# Happy Gotcha Day



## Stella&Toby (Aug 3, 2017)

Happy Gotcha Day to this handsome boy. He went from a cute baby to a handsome boy. He is a chatty chatty cat who loves his birdie toy. He knows what many words mean and he is the sweetest cuddle bug that wakes me up every morning by making biscuits on my tummy and then laying on my chest and nuzzling up to my face. I love him dearly and so does my other cat Stella


----------



## Stella&Toby (Aug 3, 2017)

A few more..


----------



## Michael Yeller (Jul 19, 2018)

Very Cute.
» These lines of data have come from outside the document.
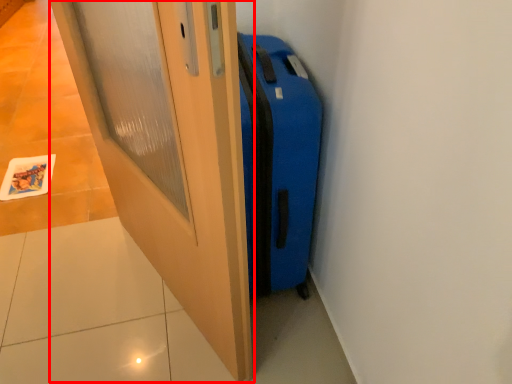
Question: From the image's perspective, considering the relative positions of door (annotated by the red box) and suitcase in the image provided, where is door (annotated by the red box) located with respect to the staircase?

Choices:
 (A) above
 (B) below

Answer: (B)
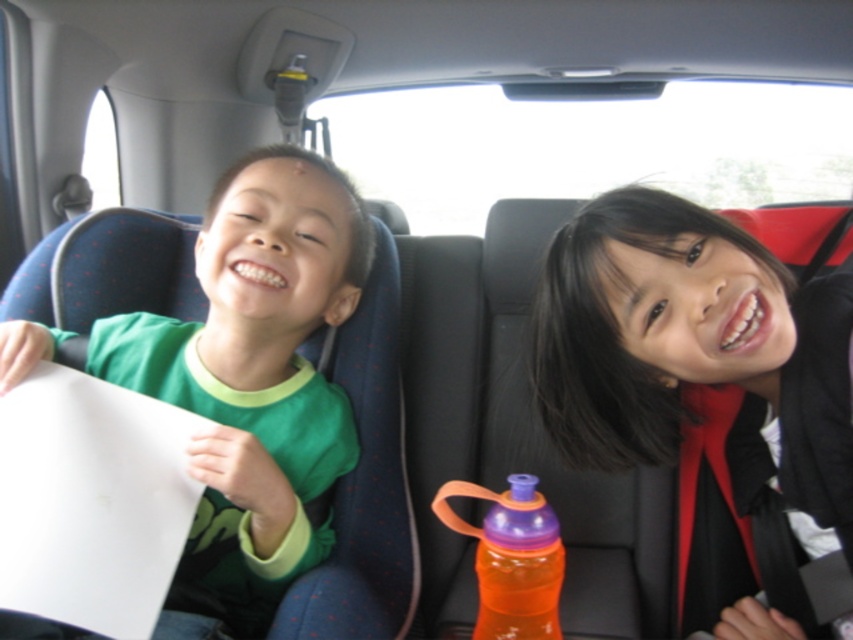
You are a passenger in the car and want to hand a small toy to the child wearing the green matte shirt at left. The orange plastic water bottle at center is blocking your path. Can you reach the child without moving the bottle?

The green matte shirt at left is much taller than the orange plastic water bottle at center, so you can reach the child wearing the green matte shirt at left without moving the bottle because the shirt is taller and visible above the bottle.

You are a passenger in the car and want to hand a small toy to the child on the right. Since the black fabric hair at upper right is blocking your view, can you still reach the green matte shirt at left to pass the toy without moving the hair?

The black fabric hair at upper right is in front of the green matte shirt at left, so you cannot directly reach the green matte shirt at left without moving the black fabric hair at upper right.

You are a passenger in the car and want to hand the orange plastic water bottle at center to the child wearing the green matte shirt at left. Can you reach the bottle from your current position?

The orange plastic water bottle at center is positioned between the two children, so you can easily reach it and hand it to the child wearing the green matte shirt at left.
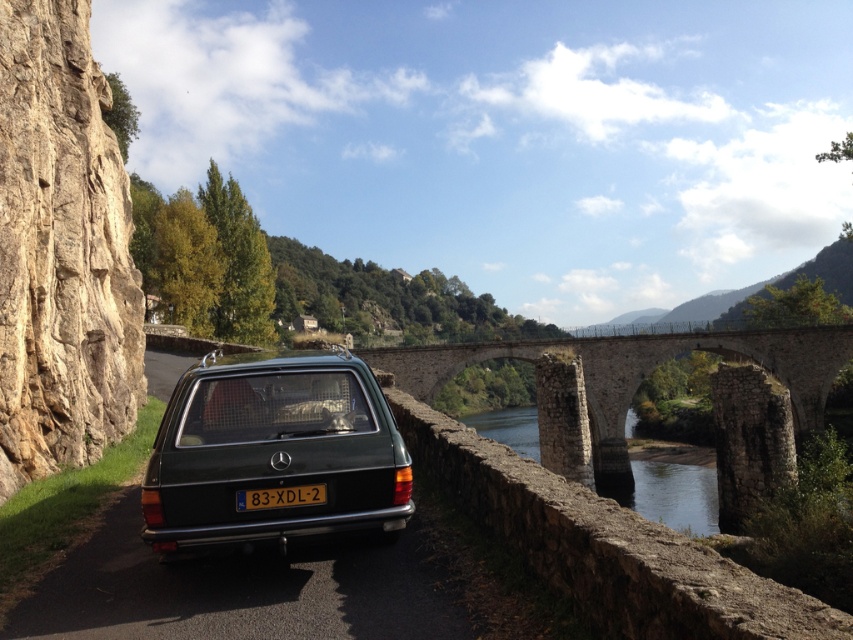
Can you confirm if stone arch bridge at center is positioned below clear stone water at center?

No.

Is stone arch bridge at center bigger than clear stone water at center?

Incorrect, stone arch bridge at center is not larger than clear stone water at center.

Locate an element on the screen. This screenshot has height=640, width=853. stone arch bridge at center is located at coordinates (637, 371).

Does metallic green station wagon at center appear under clear stone water at center?

No.

Which is behind, point (321, 532) or point (697, 483)?

The point (697, 483) is more distant.

Identify the location of metallic green station wagon at center. (273, 451).

Measure the distance between point (314, 412) and camera.

Point (314, 412) is 6.04 meters away from camera.

Can you confirm if metallic green station wagon at center is smaller than black plastic license plate at center?

No.

What do you see at coordinates (273, 451) in the screenshot?
I see `metallic green station wagon at center` at bounding box center [273, 451].

The image size is (853, 640). In order to click on metallic green station wagon at center in this screenshot , I will do `click(273, 451)`.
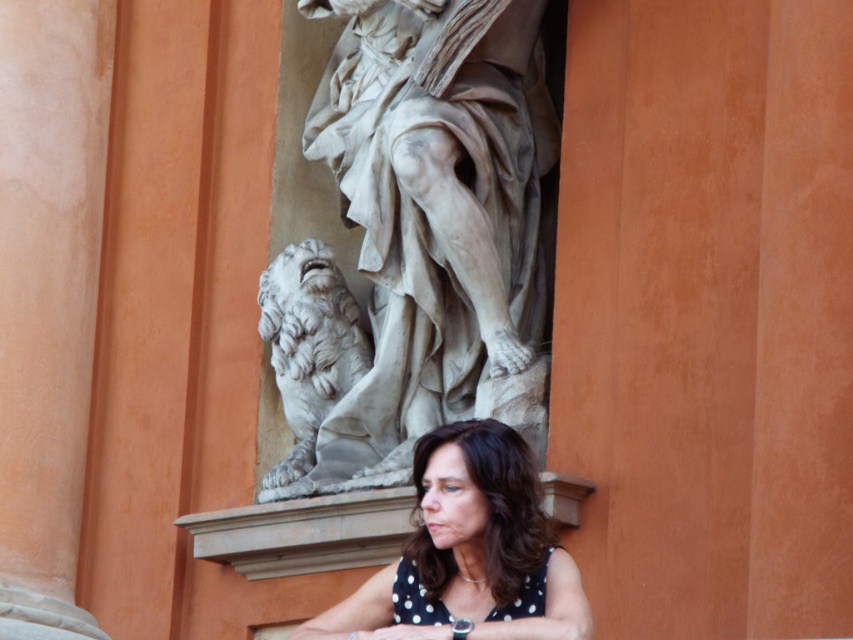
Who is lower down, white marble statue at center or polka dot fabric at center?

polka dot fabric at center is below.

Does white marble statue at center appear on the left side of polka dot fabric at center?

Indeed, white marble statue at center is positioned on the left side of polka dot fabric at center.

What do you see at coordinates (430, 221) in the screenshot? I see `white marble statue at center` at bounding box center [430, 221].

Identify the location of white marble statue at center. (430, 221).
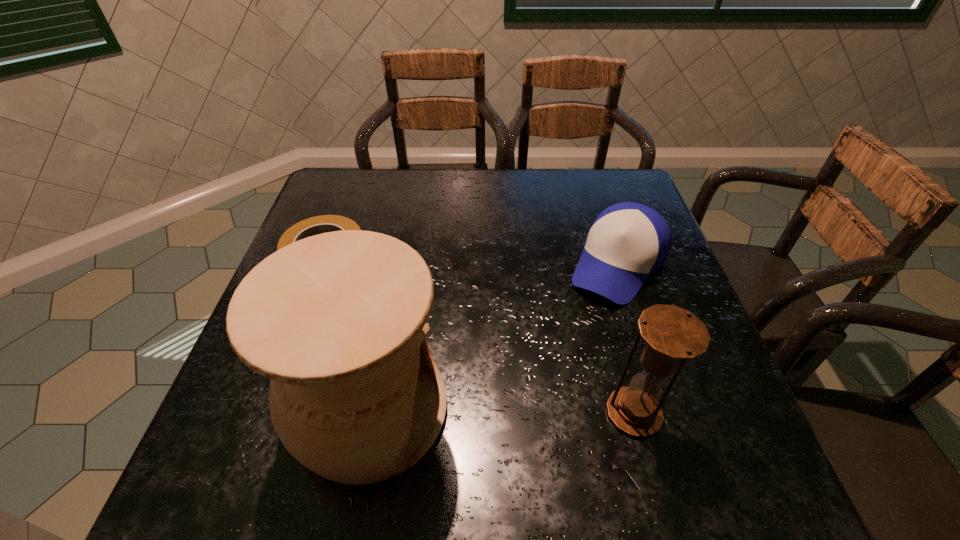
Identify the location of vacant space located 0.070m on the front-facing side of the third tallest object. (585, 319).

The width and height of the screenshot is (960, 540). Identify the location of vacant space located on the front-facing side of the third tallest object. (536, 388).

The image size is (960, 540). Identify the location of pottery present at the near edge. (337, 321).

Where is `hourglass that is at the near edge`? Image resolution: width=960 pixels, height=540 pixels. hourglass that is at the near edge is located at coordinates (671, 333).

This screenshot has height=540, width=960. Find the location of `pottery that is positioned at the left edge`. pottery that is positioned at the left edge is located at coordinates (337, 321).

The image size is (960, 540). Identify the location of duct tape located at the left edge. (316, 225).

Where is `hourglass that is at the right edge`? This screenshot has width=960, height=540. hourglass that is at the right edge is located at coordinates (671, 333).

Locate an element on the screen. baseball cap present at the right edge is located at coordinates (628, 241).

The height and width of the screenshot is (540, 960). Find the location of `object that is positioned at the near left corner`. object that is positioned at the near left corner is located at coordinates (337, 321).

Find the location of a particular element. object that is at the near right corner is located at coordinates (671, 333).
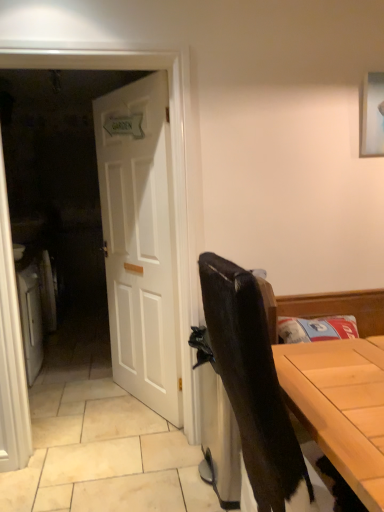
Find the location of a particular element. This screenshot has width=384, height=512. vacant area situated below white wooden door at center (from a real-world perspective) is located at coordinates (138, 403).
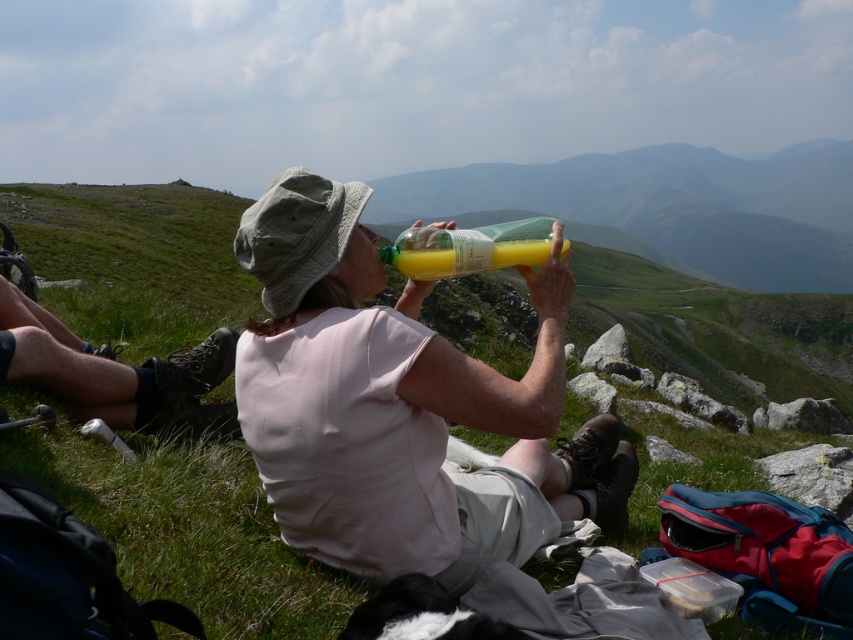
You are a photographer trying to capture the exact location of the matte plastic bottle at center in the image. According to the coordinates provided, where would you focus your camera to ensure the bottle is centered in the frame?

The matte plastic bottle at center is located at coordinates point (401, 404), so you should focus your camera on that exact point to center it in the frame.

You are a photographer trying to capture the scene of a person resting on a hillside. You notice the matte plastic bottle at center and the khaki fabric hat at center. Which object is positioned lower in the image?

The matte plastic bottle at center is positioned below the khaki fabric hat at center, so the matte plastic bottle at center is lower in the image.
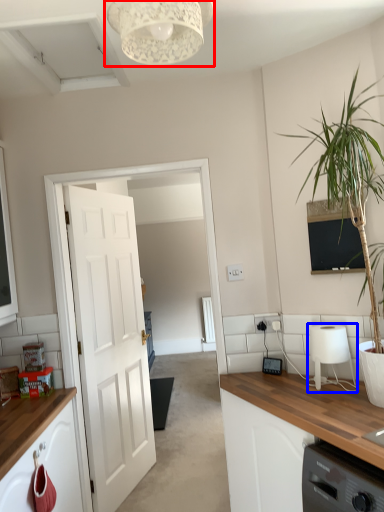
Question: Which of the following is the closest to the observer, light fixture (highlighted by a red box) or appliance (highlighted by a blue box)?

Choices:
 (A) light fixture
 (B) appliance

Answer: (A)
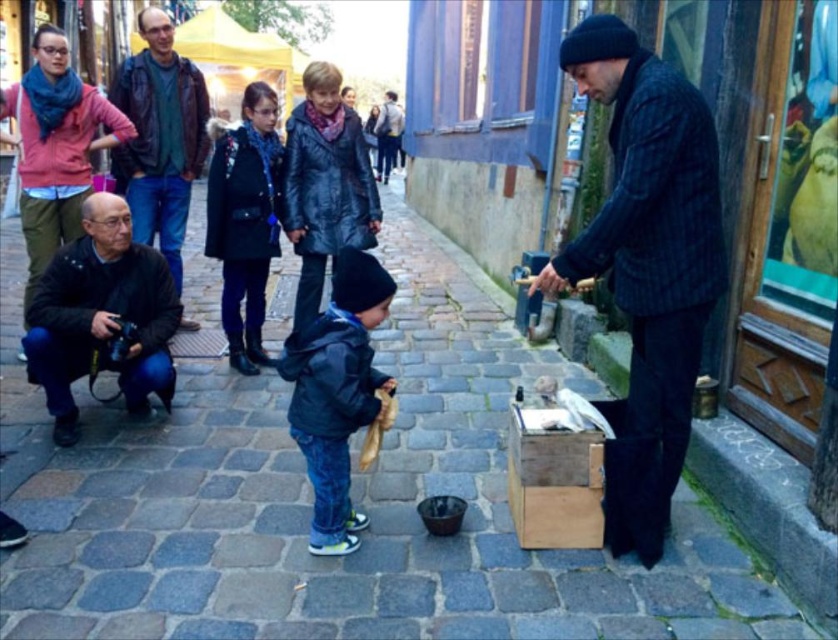
You are a photographer standing in the middle of the alleyway. You want to take a photo that includes both the man and the child. The man is at point (x=185, y=289) and the child is at point (x=591, y=24). Which of them is closer to you so that you can focus on them first?

The man at point (x=185, y=289) is closer to you than the child at point (x=591, y=24), so you should focus on the man first.

You are a street performer standing on the smooth cobblestone pavement at center. You want to place your dark blue denim jacket at center on the ground next to you. Can you tell me if the jacket will rest on the ground or hang over the edge of the pavement?

The smooth cobblestone pavement at center has a lesser height compared to dark blue denim jacket at center, so the jacket will hang over the edge of the pavement.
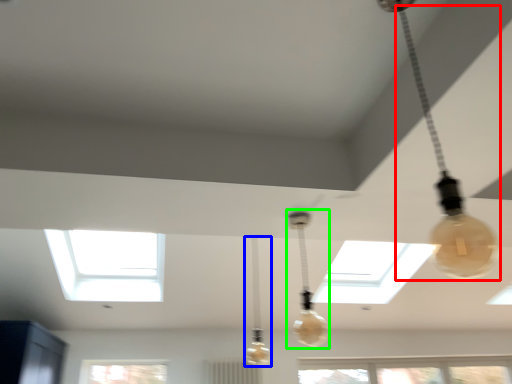
Question: Considering the real-world distances, which object is closest to lamp (highlighted by a red box)? lamp (highlighted by a blue box) or lamp (highlighted by a green box).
What type of breed?


----------



## eldercat (Jul 3, 2015)

Oooh, what a sweetie! And he has a friend! How lucky are you?  Happy Gotcha Day indeed.


----------



## Stella&Toby (Aug 3, 2017)

You know I have no clue...I got him from the shelter where they didn't know much about him. I know he would be a DSH since he doesn't have papers. but he has a very triangular face, and big ears, and his hind legs are much taller than his front ones and he's very long and slim...He looks different but I have no clue what he might be mixed with


----------



## Stella&Toby (Aug 3, 2017)

Yes that's Stella haha she was actually my first kitty. She is about 3 months older than him, but they have been buddies ever since i brought him home


----------



## Greenport ferals (Oct 30, 2010)

That is one handsome cat.


----------